ChainMap — Layered Lookups
ChainMap groups multiple dictionaries into a single view. Lookups search each dictionary in order. This is perfect for layered configuration.
from collections import ChainMap
defaults = {"theme": "light", "language": "en", "page_size": 25}
user_prefs = {"theme": "dark"}
cli_args = {"page_size": 50}
config = ChainMap(cli_args, user_prefs, defaults)
print(config["theme"]) # "dark" (from user_prefs)
print(config["page_size"]) # 50 (from cli_args)
print(config["language"]) # "en" (from defaults)

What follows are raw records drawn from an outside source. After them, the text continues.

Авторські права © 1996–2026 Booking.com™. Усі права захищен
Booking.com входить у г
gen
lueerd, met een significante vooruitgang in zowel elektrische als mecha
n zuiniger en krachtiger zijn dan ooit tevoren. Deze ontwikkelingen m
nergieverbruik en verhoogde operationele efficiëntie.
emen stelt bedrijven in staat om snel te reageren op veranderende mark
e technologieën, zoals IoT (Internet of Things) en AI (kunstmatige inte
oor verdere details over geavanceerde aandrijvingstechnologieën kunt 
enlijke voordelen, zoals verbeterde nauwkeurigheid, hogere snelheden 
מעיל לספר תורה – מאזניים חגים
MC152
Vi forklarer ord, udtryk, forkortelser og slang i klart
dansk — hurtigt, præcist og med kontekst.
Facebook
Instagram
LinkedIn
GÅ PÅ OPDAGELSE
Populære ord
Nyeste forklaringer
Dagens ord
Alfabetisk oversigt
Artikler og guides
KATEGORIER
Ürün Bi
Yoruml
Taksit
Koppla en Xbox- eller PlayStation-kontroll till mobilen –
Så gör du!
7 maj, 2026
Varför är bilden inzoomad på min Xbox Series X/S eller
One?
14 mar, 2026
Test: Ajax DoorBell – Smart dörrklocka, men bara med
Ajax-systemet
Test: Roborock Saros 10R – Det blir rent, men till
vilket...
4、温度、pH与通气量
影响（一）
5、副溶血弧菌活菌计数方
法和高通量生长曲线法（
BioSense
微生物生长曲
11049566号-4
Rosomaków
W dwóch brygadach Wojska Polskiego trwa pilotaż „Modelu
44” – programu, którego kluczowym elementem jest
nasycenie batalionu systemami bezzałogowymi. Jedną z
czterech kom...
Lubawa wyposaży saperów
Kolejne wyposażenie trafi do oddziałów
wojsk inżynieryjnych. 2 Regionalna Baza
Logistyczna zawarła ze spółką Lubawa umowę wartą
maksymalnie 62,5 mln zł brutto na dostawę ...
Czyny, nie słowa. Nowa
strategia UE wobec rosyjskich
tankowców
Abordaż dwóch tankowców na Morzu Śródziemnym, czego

Writes only affect the first mapping, so defaults remain untouched:
config["language"] = "fr"
print(cli_args) # {"page_size": 50, "language": "fr"}
print(defaults) # {"theme": "light", "language": "en", "page_size": 25}
Key Takeaways
The collections module gives you purpose-built containers for patterns that are awkward with basic types. Use defaultdict to avoid key-existence checks, Counter for counting and ranking, deque for queues and sliding windows, namedtuple for lightweight immutable records, and ChainMap for layered dictionary lookups. Reaching for these tools instead of writing custom logic makes your code shorter, faster, and easier to read.